=== Butir Tugas 1 ===
Tulislah ulang seluruh teks tentang ISIS di bawah ini tanpa mengubah apa pun.

=== Teks Sumber ===
▬▬▬▬▬▬▬▬▬▬

Politik Artikel Utama

Siapa Sebenarnya ISIS Itu?

3 November 2015   20:00 Diperbarui: 3 November 2015   23:04 4914
+
Laporkan Konten
Laporkan Akun
Kompasiana adalah platform blog. Konten ini menjadi tanggung jawab bloger dan tidak mewakili pandangan redaksi Kompas.

Ingat Keluarga Bush, Ingat Irak (Reuter)

Berita tentang Timur Tengah akhir-akhir ini sangat mengejutkan. Tiada hari tanpa konflik. Setelah Irak jatuh ke tangan Amerika Serikat dan Presiden sah negeri itu Saddam Hussein dihukum gantung, situasi di kawasan semakin tak menentu.

Tidak hanya di Irak, begitu pula tetangga dekat Irak, Suriah. Ketika pasukan Amerika Serikat (AS) dan Rusia masuk ke Suriah untuk menghancurkan ISIS (The Islamic State in Iraq and Ash-Sham), juga diterjemahkan ke dalam bahasa Indonesia sebagai Negara Islam di Irak dan Suriah (NIIS), tiba-tiba muncul berita mengejutkan pada Minggu, 1 November 2015 bahwa ISIS berhasil merebut kota Maheen, Provinsi Homs dan memperluas wilayah kontrolnya di Suriah.

▬▬▬▬▬▬▬▬▬▬

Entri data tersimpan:

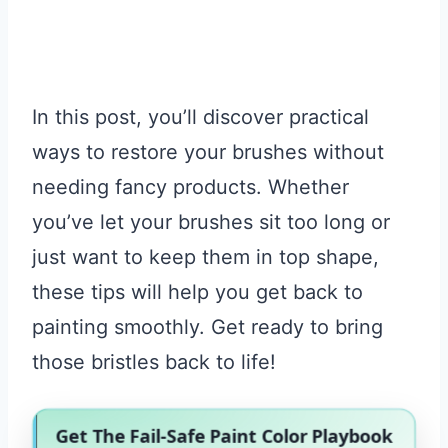
In this post, you’ll discover practical
ways to restore your brushes without
needing fancy products. Whether
you’ve let your brushes sit too long or
just want to keep them in top shape,
these tips will help you get back to
painting smoothly. Get ready to bring
those bristles back to life!
Get The Fail-Safe Paint Color Playbook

▬▬▬▬▬▬▬▬▬▬

=== Butir Tugas 2 ===
Sajikan kembali semua baris entri data tersimpan di atas persis seperti adanya, tetapi jangan sertakan gambarnya dalam jawaban.

=== Hasil Latihan 1 ===
Politik Artikel Utama

Siapa Sebenarnya ISIS Itu?

3 November 2015   20:00 Diperbarui: 3 November 2015   23:04 4914
+
Laporkan Konten
Laporkan Akun
Kompasiana adalah platform blog. Konten ini menjadi tanggung jawab bloger dan tidak mewakili pandangan redaksi Kompas.

Ingat Keluarga Bush, Ingat Irak (Reuter)

Berita tentang Timur Tengah akhir-akhir ini sangat mengejutkan. Tiada hari tanpa konflik. Setelah Irak jatuh ke tangan Amerika Serikat dan Presiden sah negeri itu Saddam Hussein dihukum gantung, situasi di kawasan semakin tak menentu.

Tidak hanya di Irak, begitu pula tetangga dekat Irak, Suriah. Ketika pasukan Amerika Serikat (AS) dan Rusia masuk ke Suriah untuk menghancurkan ISIS (The Islamic State in Iraq and Ash-Sham), juga diterjemahkan ke dalam bahasa Indonesia sebagai Negara Islam di Irak dan Suriah (NIIS), tiba-tiba muncul berita mengejutkan pada Minggu, 1 November 2015 bahwa ISIS berhasil merebut kota Maheen, Provinsi Homs dan memperluas wilayah kontrolnya di Suriah.

=== Hasil Latihan 2 ===
In this post, you’ll discover practical
ways to restore your brushes without
needing fancy products. Whether
you’ve let your brushes sit too long or
just want to keep them in top shape,
these tips will help you get back to
painting smoothly. Get ready to bring
those bristles back to life!
Get The Fail-Safe Paint Color Playbook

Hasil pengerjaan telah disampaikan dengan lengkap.